Die poetische Erzählstimme von Jirka mochte ich sehr gerne. Gleichzeitig zart und brutal schmerzhaft entwickelt sich ein Sog, der mich das Buch in kürzester Zeit hat lesen lassen. Teilweise war ich überfordert davon, dass alle Familienmitglieder und andere Protagonisten meist beim Vornamen genannt werden und ohne Erklärung eingeführt werden. Außerdem sind die Erinnerungsschnipsel häufig so dicht in die Gegenwartserzählung eingewoben, dass mir teilweise nicht klar war, in welcher Zeit wir uns gerade befinden. Hier hätte ich mir eine optisch klarere Unterscheidbarkeit gewünscht.
Am Ende bleiben für mich zahlreiche Leerstellen und das unbefriedigende Gefühl, dass manche interessanten Themen nur angekratzt, aber nicht weiter erläutert wurden. Wie z.B. die Umstände des Todes der Mutter, ihre Vergangenheit als Flüchtling, wie die Familie zu dem landwirtschaftlichen Gut gekommen ist. Hier frage ich mich, ob man mit mehr Hintergrundwissen, von dem ich allerdings nicht glaube, dass es der Großteil der Leser*innen mitbringt, noch besser in die Erzählung vordringen könnte.

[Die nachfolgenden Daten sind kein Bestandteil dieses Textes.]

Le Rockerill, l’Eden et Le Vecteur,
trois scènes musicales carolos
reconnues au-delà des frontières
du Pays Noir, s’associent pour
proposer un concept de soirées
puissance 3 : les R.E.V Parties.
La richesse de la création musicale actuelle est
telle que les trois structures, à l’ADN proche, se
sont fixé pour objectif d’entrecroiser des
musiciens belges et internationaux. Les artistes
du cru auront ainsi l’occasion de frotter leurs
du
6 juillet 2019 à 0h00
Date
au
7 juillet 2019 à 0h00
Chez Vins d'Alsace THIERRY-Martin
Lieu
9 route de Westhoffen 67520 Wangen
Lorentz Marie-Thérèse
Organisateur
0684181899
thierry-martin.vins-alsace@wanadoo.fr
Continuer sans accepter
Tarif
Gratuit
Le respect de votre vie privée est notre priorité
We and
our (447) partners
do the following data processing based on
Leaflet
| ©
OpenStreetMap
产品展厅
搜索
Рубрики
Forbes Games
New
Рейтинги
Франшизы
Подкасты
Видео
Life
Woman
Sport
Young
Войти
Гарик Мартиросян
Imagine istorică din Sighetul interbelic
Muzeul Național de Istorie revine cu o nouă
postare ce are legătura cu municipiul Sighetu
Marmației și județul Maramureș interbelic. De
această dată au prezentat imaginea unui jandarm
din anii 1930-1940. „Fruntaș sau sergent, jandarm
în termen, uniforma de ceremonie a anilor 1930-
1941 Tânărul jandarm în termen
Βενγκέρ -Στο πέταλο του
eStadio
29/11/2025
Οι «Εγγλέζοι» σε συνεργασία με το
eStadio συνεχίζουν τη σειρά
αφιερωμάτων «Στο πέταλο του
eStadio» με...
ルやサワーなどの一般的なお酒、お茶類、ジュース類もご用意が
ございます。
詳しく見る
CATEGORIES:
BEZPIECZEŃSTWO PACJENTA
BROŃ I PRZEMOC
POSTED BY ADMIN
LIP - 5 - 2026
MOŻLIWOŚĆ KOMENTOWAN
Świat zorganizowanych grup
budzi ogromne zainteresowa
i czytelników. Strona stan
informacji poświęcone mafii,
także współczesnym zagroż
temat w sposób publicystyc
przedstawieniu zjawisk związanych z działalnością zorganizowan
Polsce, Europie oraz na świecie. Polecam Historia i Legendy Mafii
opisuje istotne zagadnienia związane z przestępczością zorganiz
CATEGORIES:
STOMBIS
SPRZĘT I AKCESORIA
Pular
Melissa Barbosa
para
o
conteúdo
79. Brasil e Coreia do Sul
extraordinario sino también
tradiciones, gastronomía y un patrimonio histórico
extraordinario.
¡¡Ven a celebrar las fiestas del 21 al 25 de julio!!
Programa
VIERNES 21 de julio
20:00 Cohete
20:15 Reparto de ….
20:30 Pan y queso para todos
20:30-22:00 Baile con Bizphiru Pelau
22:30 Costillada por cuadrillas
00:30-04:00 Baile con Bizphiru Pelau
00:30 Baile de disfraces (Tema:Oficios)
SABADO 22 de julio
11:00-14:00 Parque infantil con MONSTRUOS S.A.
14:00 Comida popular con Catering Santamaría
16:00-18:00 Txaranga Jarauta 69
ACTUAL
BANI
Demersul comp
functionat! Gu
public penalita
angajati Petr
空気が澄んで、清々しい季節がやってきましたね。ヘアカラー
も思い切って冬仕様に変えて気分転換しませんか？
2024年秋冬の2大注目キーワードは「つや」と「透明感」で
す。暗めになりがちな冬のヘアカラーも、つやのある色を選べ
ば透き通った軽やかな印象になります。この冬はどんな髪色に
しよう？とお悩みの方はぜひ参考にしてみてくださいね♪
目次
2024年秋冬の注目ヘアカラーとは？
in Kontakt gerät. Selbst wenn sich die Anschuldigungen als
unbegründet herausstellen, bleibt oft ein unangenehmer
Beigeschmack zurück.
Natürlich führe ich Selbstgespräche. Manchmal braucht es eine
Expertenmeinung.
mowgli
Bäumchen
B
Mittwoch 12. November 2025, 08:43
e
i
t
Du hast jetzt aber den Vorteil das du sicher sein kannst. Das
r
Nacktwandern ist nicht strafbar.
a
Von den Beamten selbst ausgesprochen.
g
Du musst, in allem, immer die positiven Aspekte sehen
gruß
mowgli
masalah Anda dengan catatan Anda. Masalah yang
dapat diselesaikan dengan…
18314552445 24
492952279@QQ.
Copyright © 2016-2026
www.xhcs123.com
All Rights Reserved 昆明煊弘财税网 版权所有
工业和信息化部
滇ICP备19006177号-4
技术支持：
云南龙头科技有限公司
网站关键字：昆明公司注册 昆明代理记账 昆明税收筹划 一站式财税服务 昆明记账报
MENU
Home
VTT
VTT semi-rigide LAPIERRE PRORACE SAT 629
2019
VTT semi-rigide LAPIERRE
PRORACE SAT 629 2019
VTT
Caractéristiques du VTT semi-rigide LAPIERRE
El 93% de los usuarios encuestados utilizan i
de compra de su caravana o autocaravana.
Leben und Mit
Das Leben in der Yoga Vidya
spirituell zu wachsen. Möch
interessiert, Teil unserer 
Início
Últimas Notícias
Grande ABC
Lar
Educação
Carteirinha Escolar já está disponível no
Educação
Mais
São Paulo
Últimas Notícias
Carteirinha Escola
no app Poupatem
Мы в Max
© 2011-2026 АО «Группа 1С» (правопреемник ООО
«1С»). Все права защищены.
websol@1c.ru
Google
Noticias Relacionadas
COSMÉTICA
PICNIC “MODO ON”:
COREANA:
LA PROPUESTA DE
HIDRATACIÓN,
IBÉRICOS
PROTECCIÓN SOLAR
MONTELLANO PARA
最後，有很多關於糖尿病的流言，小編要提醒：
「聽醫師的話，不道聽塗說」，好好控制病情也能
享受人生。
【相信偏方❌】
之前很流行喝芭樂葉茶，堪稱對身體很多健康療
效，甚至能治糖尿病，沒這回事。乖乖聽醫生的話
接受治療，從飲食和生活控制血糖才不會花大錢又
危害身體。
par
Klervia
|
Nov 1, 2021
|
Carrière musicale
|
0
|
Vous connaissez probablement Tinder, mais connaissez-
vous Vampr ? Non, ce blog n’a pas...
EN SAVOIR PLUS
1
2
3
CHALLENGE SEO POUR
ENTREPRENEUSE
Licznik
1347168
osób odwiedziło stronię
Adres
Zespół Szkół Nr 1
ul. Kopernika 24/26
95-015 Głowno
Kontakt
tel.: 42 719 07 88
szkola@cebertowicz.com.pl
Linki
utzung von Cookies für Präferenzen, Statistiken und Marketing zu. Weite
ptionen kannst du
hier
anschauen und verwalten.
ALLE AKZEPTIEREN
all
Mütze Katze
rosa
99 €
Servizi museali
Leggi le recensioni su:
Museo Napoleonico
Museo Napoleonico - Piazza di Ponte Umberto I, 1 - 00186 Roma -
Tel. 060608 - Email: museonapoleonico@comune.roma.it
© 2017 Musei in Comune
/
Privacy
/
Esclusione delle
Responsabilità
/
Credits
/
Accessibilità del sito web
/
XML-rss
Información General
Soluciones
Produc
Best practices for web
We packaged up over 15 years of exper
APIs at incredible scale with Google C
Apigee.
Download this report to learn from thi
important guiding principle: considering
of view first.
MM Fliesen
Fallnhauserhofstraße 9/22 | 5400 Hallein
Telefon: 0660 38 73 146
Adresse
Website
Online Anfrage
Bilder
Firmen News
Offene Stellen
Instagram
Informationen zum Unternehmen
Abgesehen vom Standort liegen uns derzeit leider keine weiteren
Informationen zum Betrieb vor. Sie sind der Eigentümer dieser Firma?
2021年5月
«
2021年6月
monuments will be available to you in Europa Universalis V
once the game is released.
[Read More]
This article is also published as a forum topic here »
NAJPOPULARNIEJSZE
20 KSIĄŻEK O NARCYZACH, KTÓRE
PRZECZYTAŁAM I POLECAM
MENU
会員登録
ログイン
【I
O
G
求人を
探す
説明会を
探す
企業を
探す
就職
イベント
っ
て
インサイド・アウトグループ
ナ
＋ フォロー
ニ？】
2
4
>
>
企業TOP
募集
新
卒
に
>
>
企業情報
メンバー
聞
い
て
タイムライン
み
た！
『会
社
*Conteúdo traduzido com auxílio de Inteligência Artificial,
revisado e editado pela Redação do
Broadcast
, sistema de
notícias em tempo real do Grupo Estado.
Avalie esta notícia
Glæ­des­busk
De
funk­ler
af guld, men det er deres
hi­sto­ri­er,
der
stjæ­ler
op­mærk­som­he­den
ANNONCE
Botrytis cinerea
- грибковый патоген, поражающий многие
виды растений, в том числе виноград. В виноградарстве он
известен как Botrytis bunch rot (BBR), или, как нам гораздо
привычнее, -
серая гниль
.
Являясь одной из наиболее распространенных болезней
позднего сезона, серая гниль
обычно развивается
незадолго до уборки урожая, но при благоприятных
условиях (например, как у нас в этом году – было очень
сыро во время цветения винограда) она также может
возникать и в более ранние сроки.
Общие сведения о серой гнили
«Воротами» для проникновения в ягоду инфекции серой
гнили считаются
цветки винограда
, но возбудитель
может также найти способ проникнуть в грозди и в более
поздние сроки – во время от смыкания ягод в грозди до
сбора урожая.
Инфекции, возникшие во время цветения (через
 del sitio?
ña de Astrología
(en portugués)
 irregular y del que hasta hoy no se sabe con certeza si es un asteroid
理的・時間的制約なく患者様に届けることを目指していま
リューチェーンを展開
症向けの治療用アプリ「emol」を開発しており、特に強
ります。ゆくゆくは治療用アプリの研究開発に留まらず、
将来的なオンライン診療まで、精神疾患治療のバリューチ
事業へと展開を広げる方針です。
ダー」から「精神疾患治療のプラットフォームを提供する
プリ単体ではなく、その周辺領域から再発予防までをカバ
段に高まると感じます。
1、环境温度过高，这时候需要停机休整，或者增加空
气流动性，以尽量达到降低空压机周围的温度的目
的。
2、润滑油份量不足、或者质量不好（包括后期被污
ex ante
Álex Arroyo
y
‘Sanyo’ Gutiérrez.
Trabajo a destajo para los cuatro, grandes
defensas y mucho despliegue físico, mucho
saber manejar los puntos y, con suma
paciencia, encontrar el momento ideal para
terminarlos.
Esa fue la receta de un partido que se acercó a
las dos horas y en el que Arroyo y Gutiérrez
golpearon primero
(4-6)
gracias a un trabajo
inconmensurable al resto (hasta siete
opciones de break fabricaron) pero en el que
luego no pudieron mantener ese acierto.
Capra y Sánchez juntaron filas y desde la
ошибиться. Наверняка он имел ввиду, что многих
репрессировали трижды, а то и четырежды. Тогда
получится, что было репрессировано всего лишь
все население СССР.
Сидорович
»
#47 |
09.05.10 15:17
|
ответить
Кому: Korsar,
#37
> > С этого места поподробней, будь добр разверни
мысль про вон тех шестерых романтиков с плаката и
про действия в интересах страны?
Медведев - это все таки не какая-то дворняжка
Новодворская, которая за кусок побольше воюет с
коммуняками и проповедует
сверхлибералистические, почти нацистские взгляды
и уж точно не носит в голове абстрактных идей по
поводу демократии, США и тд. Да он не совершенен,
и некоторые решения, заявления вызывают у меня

Das leuchtende Cover kann nicht darüber hinwegtäuschen, dass die Themen des Romans eher schwer und schmerzhaft sind. Julja Linhof gelingt es, tiefschürfende Verletzungen und starke Emotionen mit einer ganz besonderen Erzählstimme zu transportieren; ruhig, melancholisch, bedrückend und, trotz allem, irgendwie leicht. Diese einfühlsame Art vermittelt auch die queere Komponente des Buchs sehr gelungen. Leser sollten kein Problem damit haben, dass viele Dinge nicht auserzählt werden und besser kein Happy End erwarten. Wer Triggerwarnungen befürwortet, würde sich hier vermutlich mehrere wünschen.